§ Written exercise A
Return, word for word, the part of the market report that opens with the words containing "As Wall Street" and closes with "economy into recession.".
§ Written exercise B
Write the next part of the report on Treasury yields and the Fed, picking up after its last sentence.

§ Passage shown
>> Start

The appetite for risk has faded very quickly, leading to a clear sell-off in most sectors. Only energy stocks are surviving, as oil prices remain around their recent highs of $US120 a barrel.
Moody’s economists expect a rise of half a per cent and that “there will likely be some changes to the post-meeting statement, and the committee will release a new Summary of Economic Projections including the so-called dot-plot.”
As Wall Street shares slumped on Friday, yields on the two-year Treasury note, which moves with interest rate expectations, rose above 3%.
The last time the two-year note surpassed this psychologically significant level was in 2008 in the GFC. The US 10-year bond rate closed at 3.16% on Friday, a new year to date high for this key yield.
The yield on the five-year Treasury bonds topped the yield on the 30-year bond, an indication the market believes that the Fed’s campaign of raising rates could tip the US economy into recession.
The Fed will release its new economic and interest rate forecasts at 2pm (4am Sydney time Thursday) Wednesday in Washington. But it’s what Powell says about rate hikes over the rest of the year that will help set the course for worried markets.

>> End

§ Listing
>> Start

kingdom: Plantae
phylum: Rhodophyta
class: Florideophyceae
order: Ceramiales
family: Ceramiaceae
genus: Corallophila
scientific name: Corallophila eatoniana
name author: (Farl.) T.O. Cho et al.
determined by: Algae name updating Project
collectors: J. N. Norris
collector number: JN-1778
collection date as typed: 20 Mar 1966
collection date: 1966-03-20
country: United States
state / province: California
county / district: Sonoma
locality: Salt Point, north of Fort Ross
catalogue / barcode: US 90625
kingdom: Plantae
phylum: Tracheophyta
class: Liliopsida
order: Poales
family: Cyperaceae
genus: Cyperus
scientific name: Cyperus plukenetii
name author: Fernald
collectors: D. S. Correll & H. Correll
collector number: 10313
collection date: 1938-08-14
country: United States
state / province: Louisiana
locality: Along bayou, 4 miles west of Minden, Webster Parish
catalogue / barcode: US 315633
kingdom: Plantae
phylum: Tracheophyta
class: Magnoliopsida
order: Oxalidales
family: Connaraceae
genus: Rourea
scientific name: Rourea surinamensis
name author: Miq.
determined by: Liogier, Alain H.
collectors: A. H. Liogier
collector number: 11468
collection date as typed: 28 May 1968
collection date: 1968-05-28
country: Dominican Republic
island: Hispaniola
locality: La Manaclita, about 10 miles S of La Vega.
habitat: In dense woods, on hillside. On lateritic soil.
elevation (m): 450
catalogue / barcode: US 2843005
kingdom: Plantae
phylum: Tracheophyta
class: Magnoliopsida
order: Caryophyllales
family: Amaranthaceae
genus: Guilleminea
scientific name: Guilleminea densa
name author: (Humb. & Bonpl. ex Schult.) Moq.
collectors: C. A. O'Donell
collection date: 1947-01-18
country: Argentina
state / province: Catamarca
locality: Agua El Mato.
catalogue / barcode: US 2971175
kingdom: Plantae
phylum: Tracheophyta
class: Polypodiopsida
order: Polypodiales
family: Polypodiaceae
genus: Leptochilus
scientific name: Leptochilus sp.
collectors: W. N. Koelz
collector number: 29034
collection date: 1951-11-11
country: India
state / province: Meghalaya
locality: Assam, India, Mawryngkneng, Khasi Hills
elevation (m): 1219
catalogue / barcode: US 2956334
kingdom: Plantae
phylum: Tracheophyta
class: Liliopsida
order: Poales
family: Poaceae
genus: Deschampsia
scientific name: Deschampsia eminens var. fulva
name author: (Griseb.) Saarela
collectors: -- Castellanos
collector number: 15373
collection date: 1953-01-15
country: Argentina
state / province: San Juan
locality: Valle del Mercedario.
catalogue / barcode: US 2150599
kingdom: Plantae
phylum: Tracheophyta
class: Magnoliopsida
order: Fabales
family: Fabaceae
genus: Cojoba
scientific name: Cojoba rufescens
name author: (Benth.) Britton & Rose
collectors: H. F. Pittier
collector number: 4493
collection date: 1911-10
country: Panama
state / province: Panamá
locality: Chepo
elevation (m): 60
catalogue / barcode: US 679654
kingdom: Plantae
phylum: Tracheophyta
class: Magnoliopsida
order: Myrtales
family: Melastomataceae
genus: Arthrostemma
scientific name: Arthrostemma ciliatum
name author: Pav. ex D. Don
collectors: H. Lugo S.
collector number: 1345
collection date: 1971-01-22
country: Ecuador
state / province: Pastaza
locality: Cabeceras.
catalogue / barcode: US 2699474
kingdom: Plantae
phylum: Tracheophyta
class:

>> End

§ Output A
As Wall Street shares slumped on Friday, yields on the two-year Treasury note, which moves with interest rate expectations, rose above 3%.
The last time the two-year note surpassed this psychologically significant level was in 2008 in the GFC. The US 10-year bond rate closed at 3.16% on Friday, a new year to date high for this key yield.
The yield on the five-year Treasury bonds topped the yield on the 30-year bond, an indication the market believes that the Fed’s campaign of raising rates could tip the US economy into recession.

§ Output B
“I think really, the key thing is what Powell talks about in the conference and does he give anything that sounds like firm guidance for September,” said Michael Schumacher, head of macro strategy at Wells Fargo. “If he does, he would only do it if he was going to be hawkish, and if he doesn’t, people will view it as dovish.”
US traders are now pricing in three half a per cent rate hikes for June, July and September, which was one more thane expected before the CPI release.
Economists at IHSMarkit/S&P Global wrote late last week that “Market sentiment remains weak at present amid concerns over stubborn inflation and the impact of high prices on growth.”
“While a 50 basis point hike appears to be the forgone conclusion at this point… the Fed’s rhetoric and projection will be eagerly followed for indications on the path forward and the resultant impact that will play into growth forecasts.”
The US retail sales data for May, as well as industrial production for May will be released, but it will be all about the Fed.